Accepting User Input

Posted by admin

When accepting form submissions or even querystrings from the URL, you, as the developer should know what type of data is expected. What is best to do is write a little function to check it. Allow this function to accept a data value, data type expected and the maximum length of the data.

If the data is supposed to be a number, make sure it is, if it's an email, make sure it is, if it's free text, make sure you properly escape or cleanse the data before inserting it into your database.

Most every language has function to check in variables are integers or valid dates, there are plenty of regular expressions to check for email addresses, phone numbers, date formatting and such other predictably formatted data.

Also, look for strings or characters that could be used maliciously such as HTML brackets, ampersands, single quotations, the string "UNION", "SELECT", etc which are commonly used in SQL Injection attacks.

If you function picks up something breaking the rules, stop the processing of the page right there.

Regular Expressions are great for testing data input. They are very versatile and very powerful. On the downside, I have always had a very hard time committing the language to memory. To me it's very cryptic and complex. I have figured out enough to get some jobs done, or found some thanks to the internet. I will share a few basics with you here. In cases that you see X would be replaced with the maximum length of the input that would be accepted.

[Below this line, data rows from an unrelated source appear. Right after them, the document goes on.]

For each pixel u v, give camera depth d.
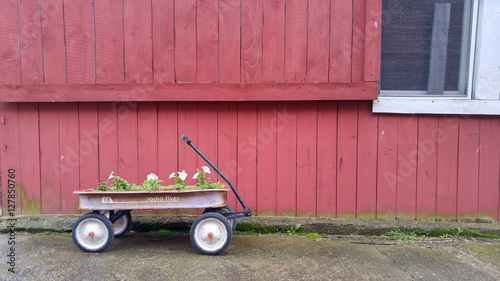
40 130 3.69
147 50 3.57
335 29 3.49
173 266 2.84
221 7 3.53
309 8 3.49
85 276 2.70
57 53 3.59
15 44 3.59
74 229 3.06
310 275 2.73
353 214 3.64
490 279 2.72
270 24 3.52
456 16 3.55
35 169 3.71
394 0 3.57
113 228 3.16
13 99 3.58
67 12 3.56
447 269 2.86
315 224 3.54
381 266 2.88
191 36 3.55
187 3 3.53
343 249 3.20
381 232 3.50
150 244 3.33
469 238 3.45
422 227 3.50
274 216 3.67
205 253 3.03
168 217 3.66
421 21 3.58
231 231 3.02
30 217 3.68
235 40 3.54
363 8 3.46
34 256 3.01
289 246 3.25
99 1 3.54
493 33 3.46
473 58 3.51
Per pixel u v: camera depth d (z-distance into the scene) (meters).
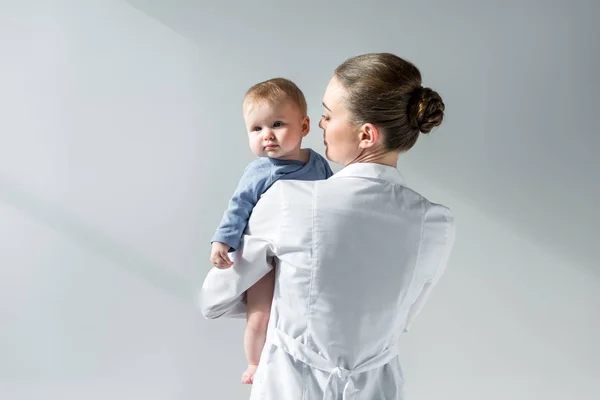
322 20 2.09
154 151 2.10
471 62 2.12
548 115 2.13
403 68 1.24
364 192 1.22
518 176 2.13
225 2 2.08
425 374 2.17
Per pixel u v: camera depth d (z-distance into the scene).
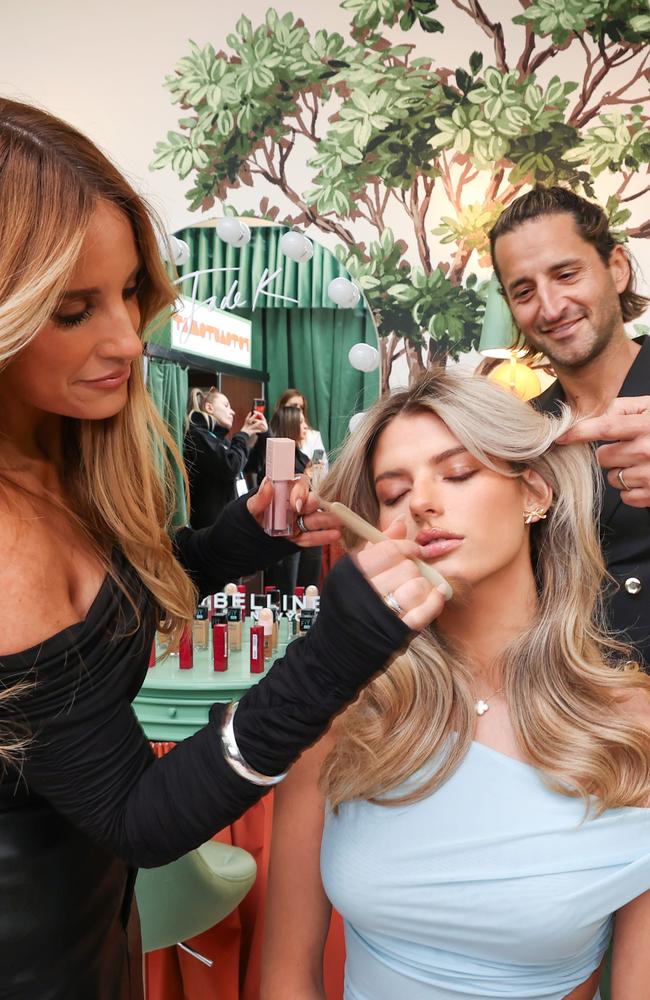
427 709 0.92
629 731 0.90
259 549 1.08
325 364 2.49
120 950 0.93
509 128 2.30
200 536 1.13
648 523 1.45
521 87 2.28
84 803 0.73
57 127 0.71
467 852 0.89
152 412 0.96
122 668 0.79
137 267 0.78
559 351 1.69
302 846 0.99
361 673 0.66
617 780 0.89
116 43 2.53
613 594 1.37
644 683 0.93
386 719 0.92
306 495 1.01
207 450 2.54
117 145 2.56
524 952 0.88
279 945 0.99
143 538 0.92
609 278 1.65
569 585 0.96
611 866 0.88
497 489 0.90
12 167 0.67
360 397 2.47
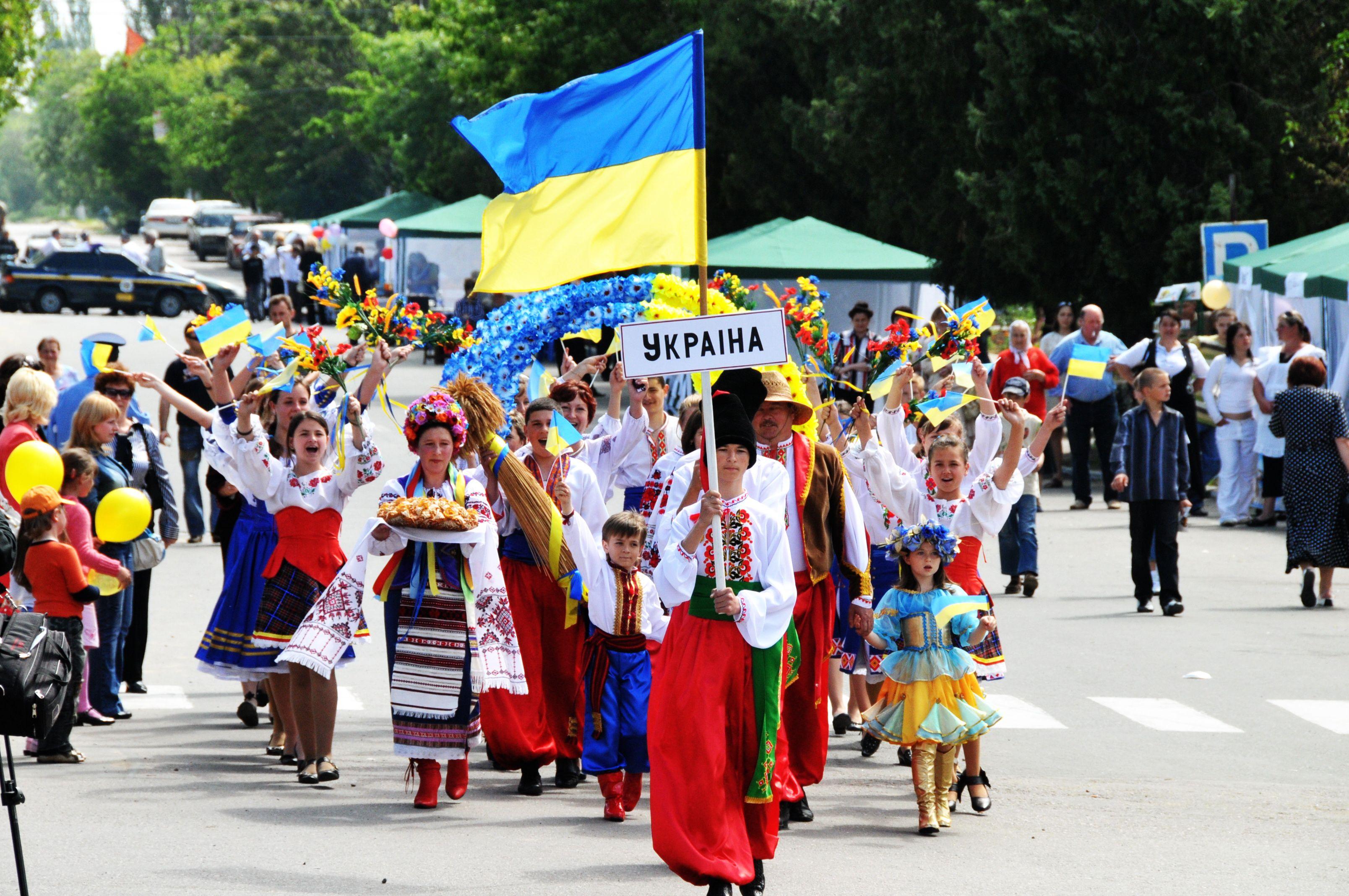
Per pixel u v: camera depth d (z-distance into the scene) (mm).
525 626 20766
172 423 66875
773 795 15812
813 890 16172
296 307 112812
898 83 67438
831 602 19000
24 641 14672
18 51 112500
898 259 62344
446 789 20281
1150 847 18078
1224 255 54500
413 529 19141
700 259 20438
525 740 20453
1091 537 44562
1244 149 60531
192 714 25781
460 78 102000
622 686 19109
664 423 24812
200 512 43000
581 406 24750
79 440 25109
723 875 14992
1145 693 26984
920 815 18609
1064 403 21547
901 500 22344
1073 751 23234
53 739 21703
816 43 74438
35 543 21578
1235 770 22156
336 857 16984
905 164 69500
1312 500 34625
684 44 21375
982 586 21391
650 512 19547
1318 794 20750
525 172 22078
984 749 23391
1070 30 59188
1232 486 46219
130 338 99312
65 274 117625
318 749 20625
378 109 150375
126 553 25453
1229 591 36750
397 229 97500
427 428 19781
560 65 94875
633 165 21609
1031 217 62250
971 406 39219
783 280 61688
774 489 16562
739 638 15594
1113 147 60906
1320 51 61938
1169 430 33844
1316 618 33562
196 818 18625
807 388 23609
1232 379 45969
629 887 15992
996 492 21141
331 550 21297
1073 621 33281
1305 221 62500
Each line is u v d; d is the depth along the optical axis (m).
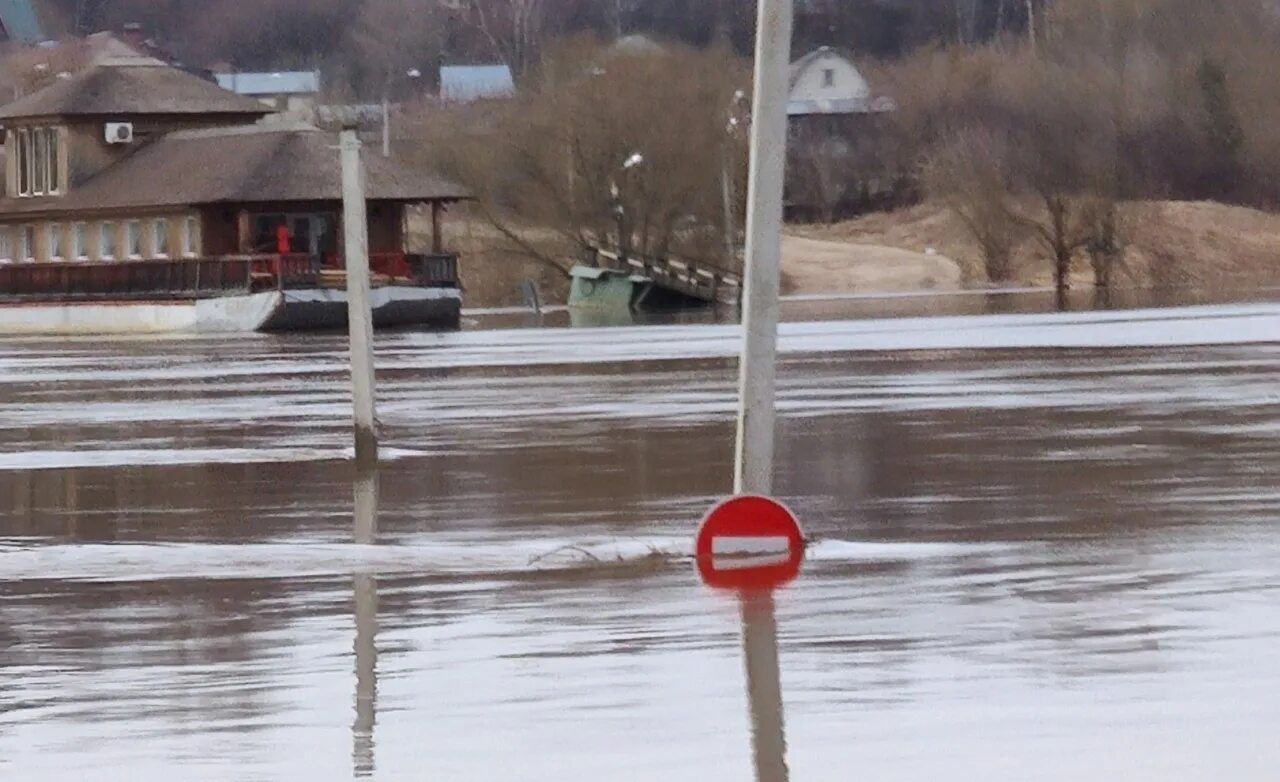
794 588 21.38
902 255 155.00
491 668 17.92
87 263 118.25
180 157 119.94
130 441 40.22
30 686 17.67
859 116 176.12
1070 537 24.39
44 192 127.00
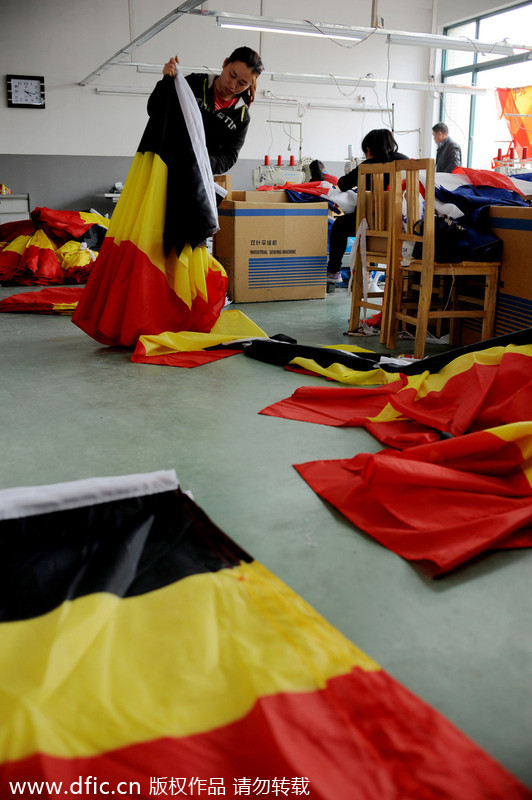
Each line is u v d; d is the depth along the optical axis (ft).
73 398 8.39
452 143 23.75
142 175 10.36
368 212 12.25
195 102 10.54
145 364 10.03
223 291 11.57
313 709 3.04
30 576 4.04
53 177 29.86
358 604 4.18
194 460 6.44
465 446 5.78
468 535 4.75
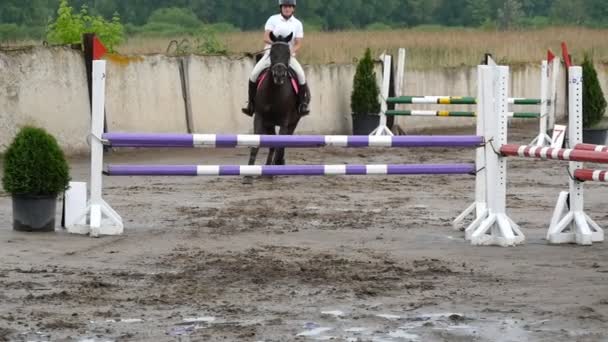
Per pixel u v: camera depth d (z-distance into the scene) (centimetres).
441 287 955
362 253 1131
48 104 2189
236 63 2595
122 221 1359
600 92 2603
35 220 1248
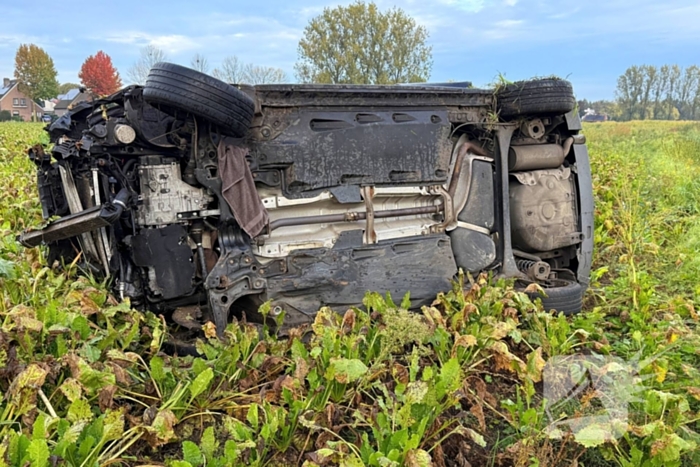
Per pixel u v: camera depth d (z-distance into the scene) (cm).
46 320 357
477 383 371
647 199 1091
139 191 417
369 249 470
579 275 571
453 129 514
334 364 338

  • To check if some input is an integer, check it again this:
    "^[0-9-]{1,X}$"
  • To check for a string with no spaces, such as a querystring value:
    "[A-Z0-9_-]{1,X}$"
    this allow numbers, letters, underscore and dash.
  • Very simple email validation:
    "^[A-Z][\w\.-]*[A-Z0-9]@[A-Z][\w\.-]*[A-Z0-9]\.[A-Z][A-Z\.]*[A-Z]$"
  • Simple ###-###-#### phone number validation:
    "^[0-9]{3}-[0-9]{3}-[0-9]{4}$"
  • Simple ##/##/#### date validation allowing for one or two digits on month and date:
    "^[0-9]{1,2}\/[0-9]{1,2}\/[0-9]{4}$"

These should work for you and perhaps show you enough RegExp to perhaps hack and change to suit your needs.

As a general rule, if an input requirement doesn't fall within a predictable format type like the examples above, one should just check it against the maximum allowed length and then pass the string thru a function to render any possibly malicious characters encoded, escaped, or otherwise made harmless to your application.